There wasn’t any accusation, just a sense that Carter knew exactly how persuasive Jeff was when he wanted something. Jeff smiled wanly. “I begged.” He’d laid it on pretty thick too—the park is a special place for me because my mom and I used to come out here before she got sick. “When that didn’t work, I made a generous donation to the artist-in-residence program.”
Carter looked at him sideways. “We don’t have an artist-in-residence program.”
Jeff smirked. “Notyet.”
He didn’t have to look to feel Carter’s wry amusement.
This time Carter didn’t pull into the carport, just drove right up to the porch to let Jeff out. Jeff was left feeling wrong-footed. If they were friends again, if they were ignoring the fifteen years of silence, he probably didn’t need to say thank you for today. He just didn’t know what to say instead.
Carter beat him to the punch anyway. “See you around?”
Jeff offered a wry smile. “Well, you know where I live.”
He nodded. “See you later, Jeff.”
It sounded like a promise.
Excerpt from profile interview inRolling Stone
March issue
RS: HOWLis one of the most prolific groups of the genre. It seems like every year, eighteen months, there’s a new album. How do you maintain that level of productivity?
JP: When we first started, it felt like we were growing so fast, we all had so much to say. We were too excited to pace ourselves. But I think that—what did you call it, that level of productivity—that’s actually damaging. Like when a kid ties a blanket around his neck and jumps off the roof of the shed. Just because he doesn’t break his leg doesn’t mean he’s Superman. We were that kid. We didn’t know any better; we just wanted to fly.

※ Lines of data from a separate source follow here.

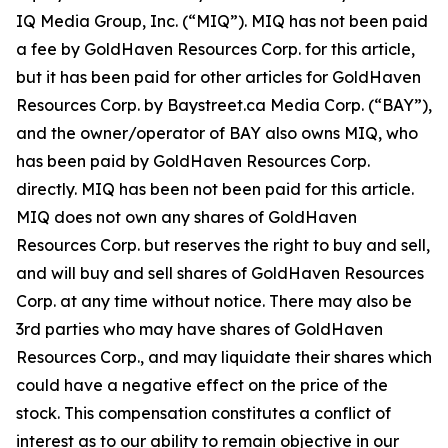
IQ Media Group, Inc. (“MIQ”). MIQ has not been paid
a fee by GoldHaven Resources Corp. for this article,
but it has been paid for other articles for GoldHaven
Resources Corp. by Baystreet.ca Media Corp. (“BAY”),
and the owner/operator of BAY also owns MIQ, who
has been paid by GoldHaven Resources Corp.
directly. MIQ has been not been paid for this article.
MIQ does not own any shares of GoldHaven
Resources Corp. but reserves the right to buy and sell,
and will buy and sell shares of GoldHaven Resources
Corp. at any time without notice. There may also be
3rd parties who may have shares of GoldHaven
Resources Corp., and may liquidate their shares which
could have a negative effect on the price of the
stock. This compensation constitutes a conflict of
interest as to our ability to remain objective in our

But now I think the healthy way to do it is—my mom used to garden. And she was always giving plants away, because certain kinds will self-propagate. Like every couple years the hostas got too big and she’d split them up and give them to friends, or every couple months the spider plant in her bathroom would send off this shoot that she’d start in a bud vase and it would become another little plant. It didn’t hurt the plant to do it like that. They started new plants when they were ready, so it was sustainable. But when you’re saying, ‘okay, we need an album every year,’ and you don’t give that album time to develop organically—pardon the pun—what you’re doing is you’re just going and cutting off parts of the plants to arrange in a vase. It won’t be as good and it hurts the plant.
So, I guess the short answer is, you don’t. I think we’re slowing down, and I’m okay with that. I’m not twenty anymore; I need to rest. I think the albums will be better for it.

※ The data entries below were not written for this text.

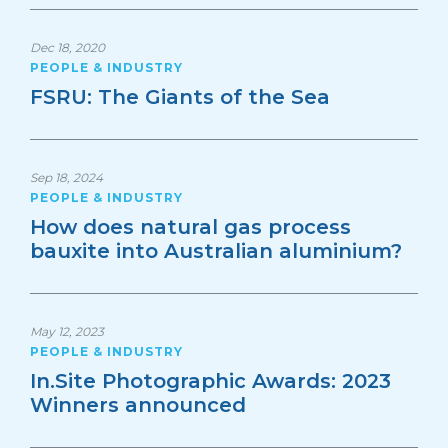
Dec 18, 2020
PEOPLE & INDUSTRY
FSRU: The Giants of the Sea
Sep 18, 2024
PEOPLE & INDUSTRY
How does natural gas process
bauxite into Australian aluminium?
May 12, 2023
PEOPLE & INDUSTRY
In.Site Photographic Awards: 2023
Winners announced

RS: You’ve said you learned guitar as a kid growing up in Willow Sound. Can you tell us a little more about that?
JP: My mom was diagnosed with ALS when I was twelve, and my dad spent all his time with her. I would’ve been on my own except my neighbors—the closest thing you get to neighbors in Willow Sound—took me in as their fourth kid. Their three boys were involved in a ton of extracurriculars, so sometimes it was just me and the parents, and I’d hang out in the basement with the dad and we’d listen to music. That sounds sketchy, but it was disgustingly wholesome. And he had a guitar and he could play, and he saw that I was interested in learning, so for my thirteenth birthday he found a used Seagull at a secondhand shop and taught me to play.